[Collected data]
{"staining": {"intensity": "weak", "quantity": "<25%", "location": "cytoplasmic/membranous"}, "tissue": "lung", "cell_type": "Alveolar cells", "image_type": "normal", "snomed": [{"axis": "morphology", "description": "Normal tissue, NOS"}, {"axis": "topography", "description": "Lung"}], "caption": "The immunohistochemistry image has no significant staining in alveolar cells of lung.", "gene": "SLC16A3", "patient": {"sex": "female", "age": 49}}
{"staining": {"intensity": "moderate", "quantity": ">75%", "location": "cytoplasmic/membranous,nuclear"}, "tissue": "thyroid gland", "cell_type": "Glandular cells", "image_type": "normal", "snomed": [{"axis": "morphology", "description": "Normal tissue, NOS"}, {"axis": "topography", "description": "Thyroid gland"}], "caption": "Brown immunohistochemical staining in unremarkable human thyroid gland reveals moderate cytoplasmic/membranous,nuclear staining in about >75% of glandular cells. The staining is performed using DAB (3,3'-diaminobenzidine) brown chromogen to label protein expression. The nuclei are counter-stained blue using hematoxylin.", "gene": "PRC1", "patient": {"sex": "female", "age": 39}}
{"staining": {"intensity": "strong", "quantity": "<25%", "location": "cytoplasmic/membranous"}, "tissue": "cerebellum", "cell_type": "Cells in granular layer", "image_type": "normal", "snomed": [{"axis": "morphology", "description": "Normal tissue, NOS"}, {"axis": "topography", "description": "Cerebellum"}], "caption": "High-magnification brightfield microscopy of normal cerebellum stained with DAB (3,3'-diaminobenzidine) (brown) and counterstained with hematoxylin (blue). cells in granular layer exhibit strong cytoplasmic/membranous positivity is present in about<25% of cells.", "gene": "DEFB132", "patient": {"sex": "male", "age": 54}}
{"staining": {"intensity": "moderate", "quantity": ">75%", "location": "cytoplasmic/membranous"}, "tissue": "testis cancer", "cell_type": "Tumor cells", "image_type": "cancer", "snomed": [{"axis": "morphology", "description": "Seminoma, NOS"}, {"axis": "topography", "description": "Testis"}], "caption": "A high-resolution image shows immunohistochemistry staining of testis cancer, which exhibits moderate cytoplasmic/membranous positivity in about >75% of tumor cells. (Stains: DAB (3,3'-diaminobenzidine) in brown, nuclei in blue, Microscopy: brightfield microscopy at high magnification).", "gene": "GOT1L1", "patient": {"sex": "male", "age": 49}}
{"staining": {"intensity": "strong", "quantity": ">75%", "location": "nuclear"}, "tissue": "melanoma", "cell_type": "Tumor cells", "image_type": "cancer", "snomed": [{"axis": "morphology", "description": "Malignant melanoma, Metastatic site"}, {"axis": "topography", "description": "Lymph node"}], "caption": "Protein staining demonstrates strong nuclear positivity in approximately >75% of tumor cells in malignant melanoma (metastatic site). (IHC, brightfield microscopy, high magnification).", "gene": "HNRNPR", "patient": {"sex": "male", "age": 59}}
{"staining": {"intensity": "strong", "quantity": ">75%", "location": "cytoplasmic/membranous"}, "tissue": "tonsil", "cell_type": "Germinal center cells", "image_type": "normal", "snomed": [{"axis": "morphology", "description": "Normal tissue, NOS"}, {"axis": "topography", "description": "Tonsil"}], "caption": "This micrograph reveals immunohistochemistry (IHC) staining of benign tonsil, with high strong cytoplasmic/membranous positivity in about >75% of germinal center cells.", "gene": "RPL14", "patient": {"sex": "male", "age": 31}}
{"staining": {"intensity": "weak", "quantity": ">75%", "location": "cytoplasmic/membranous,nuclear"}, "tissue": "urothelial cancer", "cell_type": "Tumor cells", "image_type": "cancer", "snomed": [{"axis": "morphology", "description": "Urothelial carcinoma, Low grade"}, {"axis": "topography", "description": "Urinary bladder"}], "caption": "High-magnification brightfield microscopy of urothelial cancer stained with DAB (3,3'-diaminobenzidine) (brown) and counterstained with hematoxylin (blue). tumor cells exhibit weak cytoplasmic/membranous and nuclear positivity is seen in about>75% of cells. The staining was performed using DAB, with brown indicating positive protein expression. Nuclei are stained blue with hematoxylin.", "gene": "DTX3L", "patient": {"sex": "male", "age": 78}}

Exercise prompt: All entries must come back exactly as they were written.

Solved exercise:
{"staining": {"intensity": "weak", "quantity": "<25%", "location": "cytoplasmic/membranous"}, "tissue": "lung", "cell_type": "Alveolar cells", "image_type": "normal", "snomed": [{"axis": "morphology", "description": "Normal tissue, NOS"}, {"axis": "topography", "description": "Lung"}], "caption": "The immunohistochemistry image has no significant staining in alveolar cells of lung.", "gene": "SLC16A3", "patient": {"sex": "female", "age": 49}}
{"staining": {"intensity": "moderate", "quantity": ">75%", "location": "cytoplasmic/membranous,nuclear"}, "tissue": "thyroid gland", "cell_type": "Glandular cells", "image_type": "normal", "snomed": [{"axis": "morphology", "description": "Normal tissue, NOS"}, {"axis": "topography", "description": "Thyroid gland"}], "caption": "Brown immunohistochemical staining in unremarkable human thyroid gland reveals moderate cytoplasmic/membranous,nuclear staining in about >75% of glandular cells. The staining is performed using DAB (3,3'-diaminobenzidine) brown chromogen to label protein expression. The nuclei are counter-stained blue using hematoxylin.", "gene": "PRC1", "patient": {"sex": "female", "age": 39}}
{"staining": {"intensity": "strong", "quantity": "<25%", "location": "cytoplasmic/membranous"}, "tissue": "cerebellum", "cell_type": "Cells in granular layer", "image_type": "normal", "snomed": [{"axis": "morphology", "description": "Normal tissue, NOS"}, {"axis": "topography", "description": "Cerebellum"}], "caption": "High-magnification brightfield microscopy of normal cerebellum stained with DAB (3,3'-diaminobenzidine) (brown) and counterstained with hematoxylin (blue). cells in granular layer exhibit strong cytoplasmic/membranous positivity is present in about<25% of cells.", "gene": "DEFB132", "patient": {"sex": "male", "age": 54}}
{"staining": {"intensity": "moderate", "quantity": ">75%", "location": "cytoplasmic/membranous"}, "tissue": "testis cancer", "cell_type": "Tumor cells", "image_type": "cancer", "snomed": [{"axis": "morphology", "description": "Seminoma, NOS"}, {"axis": "topography", "description": "Testis"}], "caption": "A high-resolution image shows immunohistochemistry staining of testis cancer, which exhibits moderate cytoplasmic/membranous positivity in about >75% of tumor cells. (Stains: DAB (3,3'-diaminobenzidine) in brown, nuclei in blue, Microscopy: brightfield microscopy at high magnification).", "gene": "GOT1L1", "patient": {"sex": "male", "age": 49}}
{"staining": {"intensity": "strong", "quantity": ">75%", "location": "nuclear"}, "tissue": "melanoma", "cell_type": "Tumor cells", "image_type": "cancer", "snomed": [{"axis": "morphology", "description": "Malignant melanoma, Metastatic site"}, {"axis": "topography", "description": "Lymph node"}], "caption": "Protein staining demonstrates strong nuclear positivity in approximately >75% of tumor cells in malignant melanoma (metastatic site). (IHC, brightfield microscopy, high magnification).", "gene": "HNRNPR", "patient": {"sex": "male", "age": 59}}
{"staining": {"intensity": "strong", "quantity": ">75%", "location": "cytoplasmic/membranous"}, "tissue": "tonsil", "cell_type": "Germinal center cells", "image_type": "normal", "snomed": [{"axis": "morphology", "description": "Normal tissue, NOS"}, {"axis": "topography", "description": "Tonsil"}], "caption": "This micrograph reveals immunohistochemistry (IHC) staining of benign tonsil, with high strong cytoplasmic/membranous positivity in about >75% of germinal center cells.", "gene": "RPL14", "patient": {"sex": "male", "age": 31}}
{"staining": {"intensity": "weak", "quantity": ">75%", "location": "cytoplasmic/membranous,nuclear"}, "tissue": "urothelial cancer", "cell_type": "Tumor cells", "image_type": "cancer", "snomed": [{"axis": "morphology", "description": "Urothelial carcinoma, Low grade"}, {"axis": "topography", "description": "Urinary bladder"}], "caption": "High-magnification brightfield microscopy of urothelial cancer stained with DAB (3,3'-diaminobenzidine) (brown) and counterstained with hematoxylin (blue). tumor cells exhibit weak cytoplasmic/membranous and nuclear positivity is seen in about>75% of cells. The staining was performed using DAB, with brown indicating positive protein expression. Nuclei are stained blue with hematoxylin.", "gene": "DTX3L", "patient": {"sex": "male", "age": 78}}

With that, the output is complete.